• _Exercise requirements_: Your task is to repeat the entries word for word while leaving out the pictures.

Dataset records:
---
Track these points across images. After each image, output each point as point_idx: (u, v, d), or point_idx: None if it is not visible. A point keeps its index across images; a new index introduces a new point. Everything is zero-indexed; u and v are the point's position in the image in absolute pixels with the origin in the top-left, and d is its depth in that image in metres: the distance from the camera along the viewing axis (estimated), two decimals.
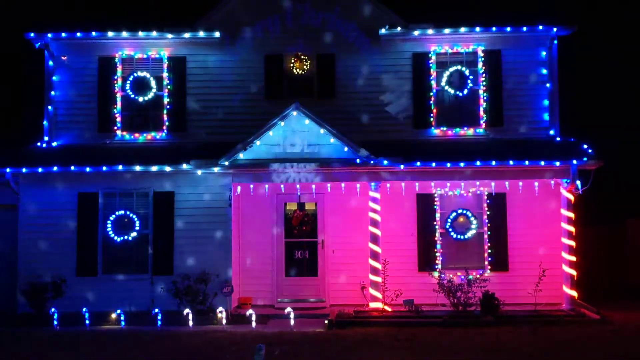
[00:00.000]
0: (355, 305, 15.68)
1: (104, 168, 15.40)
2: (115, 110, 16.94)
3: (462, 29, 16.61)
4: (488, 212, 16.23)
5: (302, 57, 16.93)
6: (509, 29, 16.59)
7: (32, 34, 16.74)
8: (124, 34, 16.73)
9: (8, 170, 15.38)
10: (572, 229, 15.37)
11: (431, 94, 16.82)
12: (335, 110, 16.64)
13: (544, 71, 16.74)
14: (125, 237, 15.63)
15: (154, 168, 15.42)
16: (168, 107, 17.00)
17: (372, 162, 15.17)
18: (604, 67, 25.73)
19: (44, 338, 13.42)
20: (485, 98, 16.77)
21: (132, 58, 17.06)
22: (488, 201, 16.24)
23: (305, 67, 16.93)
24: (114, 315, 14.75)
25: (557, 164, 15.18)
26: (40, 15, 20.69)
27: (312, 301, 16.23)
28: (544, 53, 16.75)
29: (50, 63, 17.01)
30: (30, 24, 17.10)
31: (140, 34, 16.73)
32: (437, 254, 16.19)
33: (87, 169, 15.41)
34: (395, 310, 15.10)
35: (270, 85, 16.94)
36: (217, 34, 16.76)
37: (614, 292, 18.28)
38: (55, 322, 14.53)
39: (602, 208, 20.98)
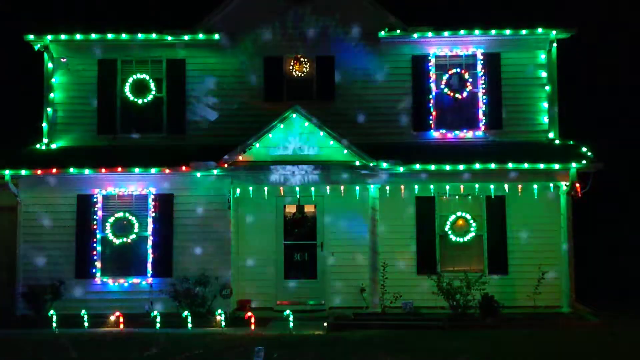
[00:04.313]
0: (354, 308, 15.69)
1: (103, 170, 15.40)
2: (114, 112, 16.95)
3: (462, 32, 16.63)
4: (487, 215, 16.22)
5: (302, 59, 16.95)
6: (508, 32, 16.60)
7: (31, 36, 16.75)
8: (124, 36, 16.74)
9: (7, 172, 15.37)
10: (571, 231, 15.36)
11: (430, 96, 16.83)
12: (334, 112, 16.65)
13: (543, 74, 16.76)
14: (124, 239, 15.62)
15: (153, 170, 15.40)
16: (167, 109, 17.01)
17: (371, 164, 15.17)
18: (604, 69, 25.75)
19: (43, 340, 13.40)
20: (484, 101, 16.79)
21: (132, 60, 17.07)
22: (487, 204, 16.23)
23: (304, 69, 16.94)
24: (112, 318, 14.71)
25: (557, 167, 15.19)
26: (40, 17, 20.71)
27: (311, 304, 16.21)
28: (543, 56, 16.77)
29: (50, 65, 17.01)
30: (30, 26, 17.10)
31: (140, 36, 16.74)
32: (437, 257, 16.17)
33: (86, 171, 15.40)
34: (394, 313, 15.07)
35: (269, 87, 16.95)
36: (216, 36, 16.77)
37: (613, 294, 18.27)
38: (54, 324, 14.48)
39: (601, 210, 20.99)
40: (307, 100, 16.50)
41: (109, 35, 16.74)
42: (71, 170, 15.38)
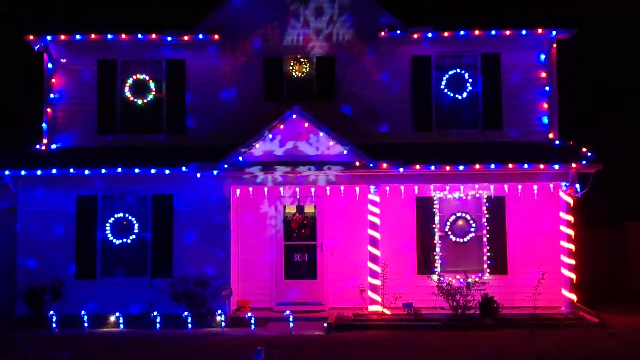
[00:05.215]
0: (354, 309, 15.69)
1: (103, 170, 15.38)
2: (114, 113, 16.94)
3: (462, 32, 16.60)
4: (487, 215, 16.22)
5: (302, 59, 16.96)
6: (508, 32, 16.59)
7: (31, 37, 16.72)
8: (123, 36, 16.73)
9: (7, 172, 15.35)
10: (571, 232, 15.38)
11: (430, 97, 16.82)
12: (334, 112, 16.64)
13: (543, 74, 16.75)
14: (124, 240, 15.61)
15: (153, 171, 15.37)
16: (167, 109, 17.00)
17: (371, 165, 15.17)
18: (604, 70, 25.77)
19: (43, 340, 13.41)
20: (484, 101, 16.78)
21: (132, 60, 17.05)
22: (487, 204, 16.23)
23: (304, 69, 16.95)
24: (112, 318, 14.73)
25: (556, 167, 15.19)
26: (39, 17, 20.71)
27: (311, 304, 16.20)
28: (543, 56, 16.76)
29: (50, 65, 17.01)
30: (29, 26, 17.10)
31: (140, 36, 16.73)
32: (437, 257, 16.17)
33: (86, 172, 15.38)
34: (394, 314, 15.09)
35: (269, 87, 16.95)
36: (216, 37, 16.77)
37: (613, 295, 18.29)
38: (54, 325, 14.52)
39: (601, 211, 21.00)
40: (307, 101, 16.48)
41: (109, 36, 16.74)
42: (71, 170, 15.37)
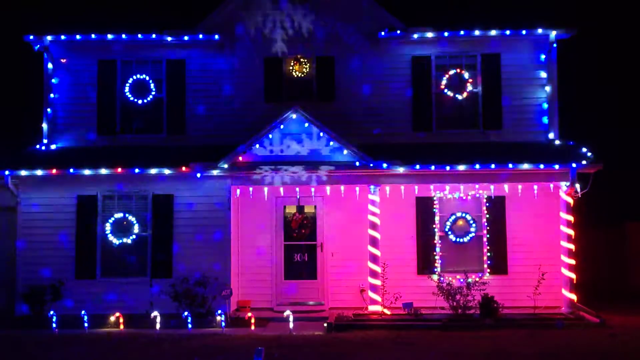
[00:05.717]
---
• _Exercise result_:
Track these points across images. After each image, output each point as point_idx: (u, v, d), or point_idx: None if it is not visible. A point keeps its index across images; a new index introduces a new point. Everything is zero-indexed; u and v are the point's position in the image in absolute pixels with the origin in the top-left, and d is its depth in that image in metres: the distance from the camera along the viewing axis (estimated), two decimals.
[00:00.000]
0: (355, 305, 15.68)
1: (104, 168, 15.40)
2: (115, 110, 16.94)
3: (462, 29, 16.61)
4: (488, 212, 16.23)
5: (302, 57, 16.93)
6: (509, 29, 16.59)
7: (32, 34, 16.74)
8: (124, 34, 16.73)
9: (8, 170, 15.38)
10: (572, 229, 15.37)
11: (431, 94, 16.82)
12: (335, 110, 16.64)
13: (544, 71, 16.74)
14: (125, 237, 15.63)
15: (154, 168, 15.42)
16: (168, 107, 17.00)
17: (372, 162, 15.17)
18: (604, 67, 25.73)
19: (44, 338, 13.42)
20: (485, 98, 16.77)
21: (132, 58, 17.06)
22: (488, 201, 16.24)
23: (305, 67, 16.93)
24: (114, 315, 14.75)
25: (557, 164, 15.18)
26: (40, 15, 20.69)
27: (312, 301, 16.23)
28: (544, 53, 16.75)
29: (50, 63, 17.01)
30: (30, 24, 17.10)
31: (140, 34, 16.73)
32: (437, 254, 16.19)
33: (87, 169, 15.41)
34: (395, 310, 15.10)
35: (270, 85, 16.94)
36: (217, 34, 16.76)
37: (614, 292, 18.28)
38: (55, 322, 14.53)
39: (602, 208, 20.98)
[00:04.313]
0: (354, 308, 15.69)
1: (103, 170, 15.40)
2: (114, 112, 16.95)
3: (462, 32, 16.63)
4: (487, 215, 16.22)
5: (302, 59, 16.95)
6: (508, 32, 16.60)
7: (31, 36, 16.75)
8: (124, 36, 16.74)
9: (7, 172, 15.37)
10: (571, 231, 15.36)
11: (430, 96, 16.83)
12: (334, 112, 16.65)
13: (543, 74, 16.76)
14: (124, 239, 15.62)
15: (153, 170, 15.40)
16: (167, 109, 17.01)
17: (371, 164, 15.17)
18: (604, 69, 25.75)
19: (43, 340, 13.40)
20: (484, 101, 16.79)
21: (132, 60, 17.07)
22: (487, 204, 16.23)
23: (304, 69, 16.94)
24: (112, 318, 14.71)
25: (557, 167, 15.19)
26: (40, 17, 20.71)
27: (311, 304, 16.21)
28: (543, 56, 16.77)
29: (50, 65, 17.01)
30: (30, 26, 17.10)
31: (140, 36, 16.74)
32: (437, 257, 16.17)
33: (86, 171, 15.40)
34: (394, 313, 15.07)
35: (269, 87, 16.95)
36: (216, 36, 16.77)
37: (613, 294, 18.27)
38: (54, 324, 14.48)
39: (601, 210, 20.99)
40: (307, 100, 16.50)
41: (109, 35, 16.74)
42: (71, 170, 15.38)
[00:05.215]
0: (354, 309, 15.69)
1: (103, 170, 15.38)
2: (114, 113, 16.94)
3: (462, 32, 16.60)
4: (487, 215, 16.22)
5: (302, 59, 16.96)
6: (508, 32, 16.59)
7: (31, 37, 16.72)
8: (123, 36, 16.73)
9: (7, 172, 15.35)
10: (571, 232, 15.38)
11: (430, 97, 16.82)
12: (334, 112, 16.64)
13: (543, 74, 16.75)
14: (124, 240, 15.61)
15: (153, 171, 15.37)
16: (167, 109, 17.00)
17: (371, 165, 15.17)
18: (604, 70, 25.77)
19: (43, 340, 13.41)
20: (484, 101, 16.78)
21: (132, 60, 17.05)
22: (487, 204, 16.23)
23: (304, 69, 16.95)
24: (112, 318, 14.73)
25: (556, 167, 15.19)
26: (39, 17, 20.71)
27: (311, 304, 16.20)
28: (543, 56, 16.76)
29: (50, 65, 17.01)
30: (29, 26, 17.10)
31: (140, 36, 16.73)
32: (437, 257, 16.17)
33: (86, 172, 15.38)
34: (394, 314, 15.09)
35: (269, 87, 16.95)
36: (216, 37, 16.77)
37: (613, 295, 18.29)
38: (54, 325, 14.52)
39: (601, 211, 21.00)
40: (307, 101, 16.48)
41: (109, 36, 16.74)
42: (71, 170, 15.37)
[00:05.717]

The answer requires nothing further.